Exercise data —

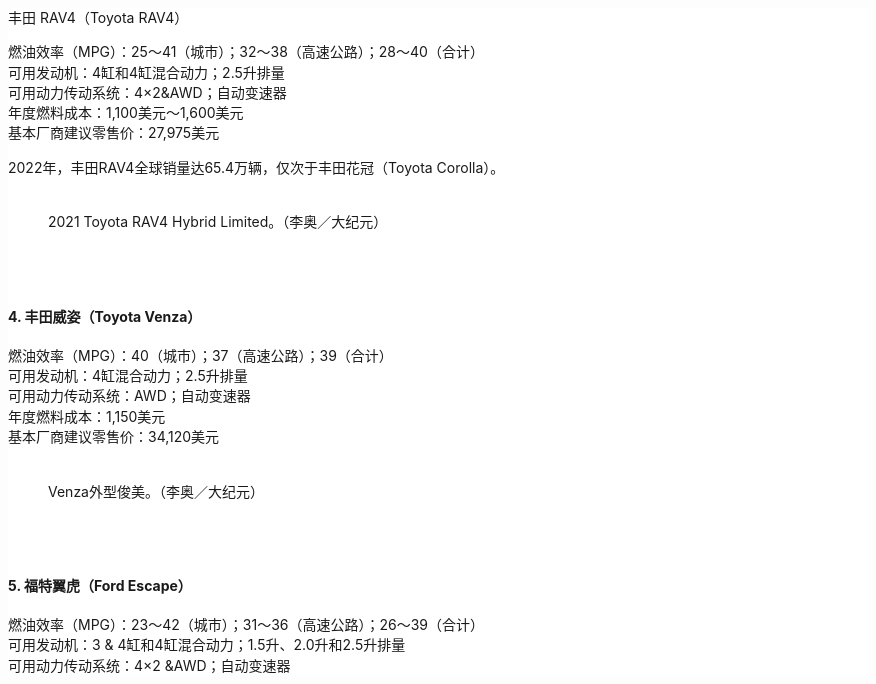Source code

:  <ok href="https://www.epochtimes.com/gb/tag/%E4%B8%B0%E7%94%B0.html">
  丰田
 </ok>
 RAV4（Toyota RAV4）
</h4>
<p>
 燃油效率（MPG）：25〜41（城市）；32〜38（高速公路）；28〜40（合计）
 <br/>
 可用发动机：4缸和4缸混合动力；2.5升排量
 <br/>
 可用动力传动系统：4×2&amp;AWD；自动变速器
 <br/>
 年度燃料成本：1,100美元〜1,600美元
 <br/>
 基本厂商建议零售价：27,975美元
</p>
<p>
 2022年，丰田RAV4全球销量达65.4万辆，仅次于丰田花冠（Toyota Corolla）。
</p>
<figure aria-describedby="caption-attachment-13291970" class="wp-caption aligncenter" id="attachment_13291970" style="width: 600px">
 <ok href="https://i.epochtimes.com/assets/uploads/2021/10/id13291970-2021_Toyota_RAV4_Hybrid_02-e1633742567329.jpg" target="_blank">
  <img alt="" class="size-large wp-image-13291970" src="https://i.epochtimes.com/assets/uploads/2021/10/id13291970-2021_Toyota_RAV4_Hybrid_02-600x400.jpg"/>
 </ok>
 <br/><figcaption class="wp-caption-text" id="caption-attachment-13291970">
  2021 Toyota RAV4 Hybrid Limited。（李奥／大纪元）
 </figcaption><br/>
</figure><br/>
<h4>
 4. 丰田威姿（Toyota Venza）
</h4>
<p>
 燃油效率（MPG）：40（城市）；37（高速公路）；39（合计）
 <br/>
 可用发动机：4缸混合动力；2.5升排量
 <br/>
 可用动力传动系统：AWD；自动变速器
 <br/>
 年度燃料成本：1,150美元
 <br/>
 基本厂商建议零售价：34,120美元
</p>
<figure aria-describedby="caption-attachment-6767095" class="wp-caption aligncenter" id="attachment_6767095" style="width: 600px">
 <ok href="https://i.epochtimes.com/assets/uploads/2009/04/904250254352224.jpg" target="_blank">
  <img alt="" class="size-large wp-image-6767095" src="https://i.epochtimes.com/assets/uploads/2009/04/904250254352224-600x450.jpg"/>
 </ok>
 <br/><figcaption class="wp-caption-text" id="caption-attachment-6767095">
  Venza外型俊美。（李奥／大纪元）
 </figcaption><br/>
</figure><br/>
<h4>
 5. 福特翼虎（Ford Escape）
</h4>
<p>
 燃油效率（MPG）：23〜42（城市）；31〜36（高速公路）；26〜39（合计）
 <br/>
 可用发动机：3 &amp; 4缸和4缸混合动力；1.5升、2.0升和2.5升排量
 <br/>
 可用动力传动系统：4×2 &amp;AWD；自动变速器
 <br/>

Aim of the exercise — Transcribe each entry precisely as given, leaving the pictures out.

Exercise answer —
Source code

:  <ok href="https://www.epochtimes.com/gb/tag/%E4%B8%B0%E7%94%B0.html">
  丰田
 </ok>
 RAV4（Toyota RAV4）
</h4>
<p>
 燃油效率（MPG）：25〜41（城市）；32〜38（高速公路）；28〜40（合计）
 <br/>
 可用发动机：4缸和4缸混合动力；2.5升排量
 <br/>
 可用动力传动系统：4×2&amp;AWD；自动变速器
 <br/>
 年度燃料成本：1,100美元〜1,600美元
 <br/>
 基本厂商建议零售价：27,975美元
</p>
<p>
 2022年，丰田RAV4全球销量达65.4万辆，仅次于丰田花冠（Toyota Corolla）。
</p>
<figure aria-describedby="caption-attachment-13291970" class="wp-caption aligncenter" id="attachment_13291970" style="width: 600px">
 <ok href="https://i.epochtimes.com/assets/uploads/2021/10/id13291970-2021_Toyota_RAV4_Hybrid_02-e1633742567329.jpg" target="_blank">
  <img alt="" class="size-large wp-image-13291970" src="https://i.epochtimes.com/assets/uploads/2021/10/id13291970-2021_Toyota_RAV4_Hybrid_02-600x400.jpg"/>
 </ok>
 <br/><figcaption class="wp-caption-text" id="caption-attachment-13291970">
  2021 Toyota RAV4 Hybrid Limited。（李奥／大纪元）
 </figcaption><br/>
</figure><br/>
<h4>
 4. 丰田威姿（Toyota Venza）
</h4>
<p>
 燃油效率（MPG）：40（城市）；37（高速公路）；39（合计）
 <br/>
 可用发动机：4缸混合动力；2.5升排量
 <br/>
 可用动力传动系统：AWD；自动变速器
 <br/>
 年度燃料成本：1,150美元
 <br/>
 基本厂商建议零售价：34,120美元
</p>
<figure aria-describedby="caption-attachment-6767095" class="wp-caption aligncenter" id="attachment_6767095" style="width: 600px">
 <ok href="https://i.epochtimes.com/assets/uploads/2009/04/904250254352224.jpg" target="_blank">
  <img alt="" class="size-large wp-image-6767095" src="https://i.epochtimes.com/assets/uploads/2009/04/904250254352224-600x450.jpg"/>
 </ok>
 <br/><figcaption class="wp-caption-text" id="caption-attachment-6767095">
  Venza外型俊美。（李奥／大纪元）
 </figcaption><br/>
</figure><br/>
<h4>
 5. 福特翼虎（Ford Escape）
</h4>
<p>
 燃油效率（MPG）：23〜42（城市）；31〜36（高速公路）；26〜39（合计）
 <br/>
 可用发动机：3 &amp; 4缸和4缸混合动力；1.5升、2.0升和2.5升排量
 <br/>
 可用动力传动系统：4×2 &amp;AWD；自动变速器
 <br/>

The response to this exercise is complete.